Distinguishing between living and non-living things is a fundamental challenge in biology. Scientists identify a set of shared characteristics that define all known forms of life. These attributes provide a framework for understanding the immense diversity of organisms on Earth, from the smallest bacteria to the largest whales. By observing these common features, researchers can classify and study how organisms persist and thrive in various environments.
Organized Structure
All living things exhibit a highly organized structure, beginning with the cell as their fundamental unit. A cell is the smallest entity capable of independent existence and performing life processes. Organisms can be unicellular, like bacteria, or multicellular, comprising many cells.
In multicellular organisms, cells are organized hierarchically. Similar cells form tissues, which combine to create organs, each with a specific function. Organs then cooperate within organ systems to carry out complex activities, such as digestion or circulation. This organization allows for specialized functions and increased complexity.
Energy Use
All living organisms constantly require and utilize energy to sustain life processes. This complex network of chemical reactions is known as metabolism. Metabolism involves both anabolic reactions, which build complex molecules, and catabolic reactions, which break down molecules to release energy.
Organisms obtain energy in various ways. Plants, for instance, capture light energy from the sun and convert it into chemical energy through photosynthesis. Animals and fungi acquire energy by consuming other organisms or organic matter, breaking down these substances through cellular respiration to fuel their activities.

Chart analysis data
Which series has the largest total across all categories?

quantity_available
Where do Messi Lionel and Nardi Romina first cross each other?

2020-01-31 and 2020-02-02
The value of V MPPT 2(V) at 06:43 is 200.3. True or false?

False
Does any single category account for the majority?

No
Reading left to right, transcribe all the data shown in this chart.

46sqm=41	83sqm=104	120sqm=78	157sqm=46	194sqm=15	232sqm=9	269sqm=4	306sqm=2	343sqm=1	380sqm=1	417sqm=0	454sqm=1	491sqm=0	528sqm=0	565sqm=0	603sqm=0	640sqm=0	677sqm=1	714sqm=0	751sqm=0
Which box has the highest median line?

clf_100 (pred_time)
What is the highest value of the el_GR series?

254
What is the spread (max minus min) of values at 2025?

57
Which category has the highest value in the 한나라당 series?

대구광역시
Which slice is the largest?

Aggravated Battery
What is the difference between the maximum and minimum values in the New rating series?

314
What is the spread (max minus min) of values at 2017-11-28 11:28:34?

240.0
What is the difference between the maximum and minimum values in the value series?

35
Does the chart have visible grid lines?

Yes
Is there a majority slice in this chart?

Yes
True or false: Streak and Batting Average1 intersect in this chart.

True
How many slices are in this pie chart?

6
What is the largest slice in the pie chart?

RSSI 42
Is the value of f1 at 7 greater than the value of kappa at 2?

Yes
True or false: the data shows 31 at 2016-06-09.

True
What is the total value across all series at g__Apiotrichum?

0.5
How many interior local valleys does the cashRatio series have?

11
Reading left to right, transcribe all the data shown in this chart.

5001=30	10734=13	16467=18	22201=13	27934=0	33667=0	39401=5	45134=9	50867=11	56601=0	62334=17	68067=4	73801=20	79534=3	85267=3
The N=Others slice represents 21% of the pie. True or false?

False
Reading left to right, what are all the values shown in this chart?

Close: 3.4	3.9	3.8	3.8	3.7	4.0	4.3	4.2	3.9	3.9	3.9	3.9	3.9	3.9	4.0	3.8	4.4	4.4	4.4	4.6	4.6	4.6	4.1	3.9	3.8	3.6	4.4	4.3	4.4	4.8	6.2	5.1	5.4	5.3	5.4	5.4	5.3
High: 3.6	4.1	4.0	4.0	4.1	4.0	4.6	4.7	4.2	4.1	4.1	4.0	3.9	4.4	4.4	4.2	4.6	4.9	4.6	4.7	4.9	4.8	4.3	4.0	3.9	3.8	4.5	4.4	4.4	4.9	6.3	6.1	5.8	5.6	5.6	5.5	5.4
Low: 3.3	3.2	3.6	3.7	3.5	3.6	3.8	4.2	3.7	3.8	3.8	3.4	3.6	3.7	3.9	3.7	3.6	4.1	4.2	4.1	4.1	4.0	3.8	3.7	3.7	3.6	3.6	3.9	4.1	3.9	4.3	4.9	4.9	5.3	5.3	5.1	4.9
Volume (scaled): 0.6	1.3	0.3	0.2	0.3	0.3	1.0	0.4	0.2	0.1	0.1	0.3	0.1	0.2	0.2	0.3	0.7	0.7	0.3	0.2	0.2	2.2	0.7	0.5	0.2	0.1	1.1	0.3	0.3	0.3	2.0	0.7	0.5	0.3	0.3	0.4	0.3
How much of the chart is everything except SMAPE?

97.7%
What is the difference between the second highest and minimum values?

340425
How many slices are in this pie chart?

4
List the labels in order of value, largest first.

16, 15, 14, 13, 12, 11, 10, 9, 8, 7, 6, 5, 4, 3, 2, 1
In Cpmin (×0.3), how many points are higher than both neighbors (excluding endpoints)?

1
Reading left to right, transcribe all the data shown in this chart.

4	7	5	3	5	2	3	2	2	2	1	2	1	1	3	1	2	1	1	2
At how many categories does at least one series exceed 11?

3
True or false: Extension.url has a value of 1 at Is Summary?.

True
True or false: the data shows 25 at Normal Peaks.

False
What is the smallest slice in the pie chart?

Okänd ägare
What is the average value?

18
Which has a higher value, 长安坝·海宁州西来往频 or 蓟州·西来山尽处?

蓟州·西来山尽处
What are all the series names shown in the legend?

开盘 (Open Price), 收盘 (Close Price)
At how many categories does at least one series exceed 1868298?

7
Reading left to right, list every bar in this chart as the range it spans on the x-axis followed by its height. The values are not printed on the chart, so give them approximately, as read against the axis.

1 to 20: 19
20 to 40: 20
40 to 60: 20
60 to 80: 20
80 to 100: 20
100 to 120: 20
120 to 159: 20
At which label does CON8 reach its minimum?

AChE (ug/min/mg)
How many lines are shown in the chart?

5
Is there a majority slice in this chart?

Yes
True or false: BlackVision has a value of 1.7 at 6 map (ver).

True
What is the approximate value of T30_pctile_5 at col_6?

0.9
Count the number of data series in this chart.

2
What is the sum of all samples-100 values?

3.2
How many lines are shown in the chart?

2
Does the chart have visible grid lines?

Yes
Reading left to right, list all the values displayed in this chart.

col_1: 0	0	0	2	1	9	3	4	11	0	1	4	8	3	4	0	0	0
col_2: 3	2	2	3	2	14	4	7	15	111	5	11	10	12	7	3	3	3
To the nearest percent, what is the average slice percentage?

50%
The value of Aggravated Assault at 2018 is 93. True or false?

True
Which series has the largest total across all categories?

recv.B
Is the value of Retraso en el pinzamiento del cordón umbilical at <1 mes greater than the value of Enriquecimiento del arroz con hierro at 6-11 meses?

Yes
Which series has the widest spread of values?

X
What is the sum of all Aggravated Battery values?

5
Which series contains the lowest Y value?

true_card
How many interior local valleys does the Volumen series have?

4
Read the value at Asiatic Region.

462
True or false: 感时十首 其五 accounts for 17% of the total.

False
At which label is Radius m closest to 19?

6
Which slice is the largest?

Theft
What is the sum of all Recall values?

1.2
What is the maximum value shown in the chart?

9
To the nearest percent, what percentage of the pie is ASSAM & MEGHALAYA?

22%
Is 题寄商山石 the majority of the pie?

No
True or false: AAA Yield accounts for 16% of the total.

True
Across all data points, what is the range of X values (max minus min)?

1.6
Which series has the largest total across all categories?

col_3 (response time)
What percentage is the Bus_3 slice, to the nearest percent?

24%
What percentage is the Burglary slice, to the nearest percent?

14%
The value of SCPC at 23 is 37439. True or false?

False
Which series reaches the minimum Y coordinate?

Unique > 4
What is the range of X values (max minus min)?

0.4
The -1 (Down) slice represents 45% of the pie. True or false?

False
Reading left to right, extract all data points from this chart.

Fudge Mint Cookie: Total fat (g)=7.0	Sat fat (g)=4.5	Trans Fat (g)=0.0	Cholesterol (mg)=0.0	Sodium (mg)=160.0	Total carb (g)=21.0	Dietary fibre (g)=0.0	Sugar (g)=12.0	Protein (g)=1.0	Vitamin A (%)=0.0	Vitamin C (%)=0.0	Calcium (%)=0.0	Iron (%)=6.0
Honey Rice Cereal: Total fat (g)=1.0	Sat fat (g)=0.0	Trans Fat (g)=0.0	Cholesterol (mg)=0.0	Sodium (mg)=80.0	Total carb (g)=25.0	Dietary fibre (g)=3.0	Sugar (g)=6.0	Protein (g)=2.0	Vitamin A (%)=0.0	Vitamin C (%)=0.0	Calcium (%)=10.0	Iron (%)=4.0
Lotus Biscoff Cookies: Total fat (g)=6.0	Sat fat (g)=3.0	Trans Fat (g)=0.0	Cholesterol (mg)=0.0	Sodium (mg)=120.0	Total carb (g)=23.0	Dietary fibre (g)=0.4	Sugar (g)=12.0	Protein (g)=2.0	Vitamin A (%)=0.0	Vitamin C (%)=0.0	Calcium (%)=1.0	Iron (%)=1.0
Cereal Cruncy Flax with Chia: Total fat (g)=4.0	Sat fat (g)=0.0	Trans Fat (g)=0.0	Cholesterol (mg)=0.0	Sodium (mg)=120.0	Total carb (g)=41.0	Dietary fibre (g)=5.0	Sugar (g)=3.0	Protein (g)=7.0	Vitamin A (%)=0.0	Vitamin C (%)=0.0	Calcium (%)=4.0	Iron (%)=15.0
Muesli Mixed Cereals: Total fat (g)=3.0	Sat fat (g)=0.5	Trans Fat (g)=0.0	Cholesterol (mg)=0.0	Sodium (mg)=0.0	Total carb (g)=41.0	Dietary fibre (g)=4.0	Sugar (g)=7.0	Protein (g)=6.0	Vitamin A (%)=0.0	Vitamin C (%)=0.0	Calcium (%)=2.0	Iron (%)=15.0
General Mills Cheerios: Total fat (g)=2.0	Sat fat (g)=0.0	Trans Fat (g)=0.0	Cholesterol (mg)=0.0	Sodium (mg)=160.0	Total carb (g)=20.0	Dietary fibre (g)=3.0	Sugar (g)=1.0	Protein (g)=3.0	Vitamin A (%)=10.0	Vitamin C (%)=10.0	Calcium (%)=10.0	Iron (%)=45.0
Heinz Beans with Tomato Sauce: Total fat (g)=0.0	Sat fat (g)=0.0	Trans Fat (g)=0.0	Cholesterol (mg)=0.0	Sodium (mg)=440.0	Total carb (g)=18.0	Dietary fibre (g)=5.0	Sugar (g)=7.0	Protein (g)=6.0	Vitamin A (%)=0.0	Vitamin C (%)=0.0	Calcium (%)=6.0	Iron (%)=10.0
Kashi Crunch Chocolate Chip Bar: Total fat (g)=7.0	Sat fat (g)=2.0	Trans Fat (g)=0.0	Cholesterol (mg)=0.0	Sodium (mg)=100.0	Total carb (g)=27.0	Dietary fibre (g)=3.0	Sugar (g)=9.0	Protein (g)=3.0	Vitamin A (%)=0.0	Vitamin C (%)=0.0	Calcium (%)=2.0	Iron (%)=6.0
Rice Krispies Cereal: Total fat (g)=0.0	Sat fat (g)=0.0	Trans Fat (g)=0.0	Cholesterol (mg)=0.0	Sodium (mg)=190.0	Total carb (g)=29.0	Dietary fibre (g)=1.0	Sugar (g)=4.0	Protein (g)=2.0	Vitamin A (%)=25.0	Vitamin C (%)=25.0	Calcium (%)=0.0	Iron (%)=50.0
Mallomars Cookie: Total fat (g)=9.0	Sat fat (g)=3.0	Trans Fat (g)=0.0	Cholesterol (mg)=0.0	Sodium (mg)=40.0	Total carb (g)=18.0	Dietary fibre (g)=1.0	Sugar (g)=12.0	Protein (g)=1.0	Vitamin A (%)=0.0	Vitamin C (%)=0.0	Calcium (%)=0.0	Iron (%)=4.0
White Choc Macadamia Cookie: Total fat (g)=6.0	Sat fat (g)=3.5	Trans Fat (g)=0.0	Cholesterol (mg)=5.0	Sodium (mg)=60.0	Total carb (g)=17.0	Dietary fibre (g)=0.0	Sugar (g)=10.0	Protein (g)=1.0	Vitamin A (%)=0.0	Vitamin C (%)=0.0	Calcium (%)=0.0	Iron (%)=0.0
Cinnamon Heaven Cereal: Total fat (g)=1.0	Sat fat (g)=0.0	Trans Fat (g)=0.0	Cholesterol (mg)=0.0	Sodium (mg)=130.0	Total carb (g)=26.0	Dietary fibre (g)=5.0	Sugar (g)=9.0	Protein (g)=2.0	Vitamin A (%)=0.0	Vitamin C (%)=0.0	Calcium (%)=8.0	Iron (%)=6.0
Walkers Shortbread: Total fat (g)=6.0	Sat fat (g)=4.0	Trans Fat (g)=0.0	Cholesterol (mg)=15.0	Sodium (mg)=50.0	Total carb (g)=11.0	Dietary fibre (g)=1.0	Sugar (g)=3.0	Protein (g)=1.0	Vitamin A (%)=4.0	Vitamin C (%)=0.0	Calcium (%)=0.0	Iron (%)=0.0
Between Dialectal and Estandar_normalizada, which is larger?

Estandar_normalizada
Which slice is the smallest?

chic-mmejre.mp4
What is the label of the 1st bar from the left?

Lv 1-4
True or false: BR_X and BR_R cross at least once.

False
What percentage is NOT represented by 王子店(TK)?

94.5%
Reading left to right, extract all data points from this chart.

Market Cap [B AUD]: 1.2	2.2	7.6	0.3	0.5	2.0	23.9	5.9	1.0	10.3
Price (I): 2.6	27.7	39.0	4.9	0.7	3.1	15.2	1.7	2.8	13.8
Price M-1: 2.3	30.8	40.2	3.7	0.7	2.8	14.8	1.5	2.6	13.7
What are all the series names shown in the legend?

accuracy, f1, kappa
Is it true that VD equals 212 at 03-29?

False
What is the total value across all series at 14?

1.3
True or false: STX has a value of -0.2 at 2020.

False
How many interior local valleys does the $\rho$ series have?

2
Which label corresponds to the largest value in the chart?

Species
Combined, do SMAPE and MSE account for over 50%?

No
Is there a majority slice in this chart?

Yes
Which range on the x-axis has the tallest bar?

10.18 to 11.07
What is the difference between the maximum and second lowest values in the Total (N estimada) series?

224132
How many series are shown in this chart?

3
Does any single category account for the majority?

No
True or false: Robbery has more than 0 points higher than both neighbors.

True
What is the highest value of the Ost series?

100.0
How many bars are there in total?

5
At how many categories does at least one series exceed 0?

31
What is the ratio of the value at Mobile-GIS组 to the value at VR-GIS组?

What to do
a) Summarize the text on the characteristics of living things in two sentences.
b) Translate this sentence from the text on the characteristics of living things into Spanish: "A cell is the smallest entity capable of independent existence and performing life processes."
c) Carry on the text about the characteristics of living things from the point where it stops.
The chart analysis data is separate material from the text on the characteristics of living things.

Task-by-task answers
a) Scientists identify shared characteristics that define all known life, giving a framework for classifying and studying diverse organisms. Living things are organized from cells into tissues, organs and organ systems, and they use energy through metabolism, which plants obtain by photosynthesis and animals and fungi by consuming other organisms or organic matter.

b) Una célula es la entidad más pequeña capaz de existir de forma independiente y de realizar los procesos vitales.

c)
Growth and Change
All living things undergo growth and development throughout their lifespan. Growth refers to an increase in size or the number of cells within an organism. For example, a single-celled bacterium grows by increasing its cell volume, while a multicellular animal grows by producing more cells.
Development encompasses a broader series of changes from an organism’s beginning until maturity. This includes cellular differentiation, where cells specialize for particular functions, and the formation of tissues and organs. A tree growing from a seedling to an adult, or a human infant developing into a mature adult, illustrates these processes.
Passing On Life
Reproduction is a fundamental process that enables living organisms to produce offspring, ensuring the continuation of their species. This involves transferring genetic material from parent to offspring, carrying life’s instructions. Two primary modes of reproduction exist.
Asexual reproduction involves a single parent producing genetically identical offspring, common in bacteria, fungi, and some plants. Sexual reproduction typically involves two parents contributing genetic material to create offspring genetically distinct from either parent. This genetic variation, facilitated by DNA recombination, provides raw material for adaptation and evolution.
Reacting to Surroundings
Living things detect and respond to stimuli from their internal and external environments. A stimulus is any change that triggers a reaction. These responses are important for survival, enabling organisms to adapt to changing conditions and maintain stable internal states.
Examples include plants growing towards a light source (phototropism) to maximize energy absorption. Animals often withdraw from painful stimuli or seek shelter from extreme temperatures. Organisms also maintain stable internal conditions, such as body temperature or blood sugar levels, through the process called homeostasis.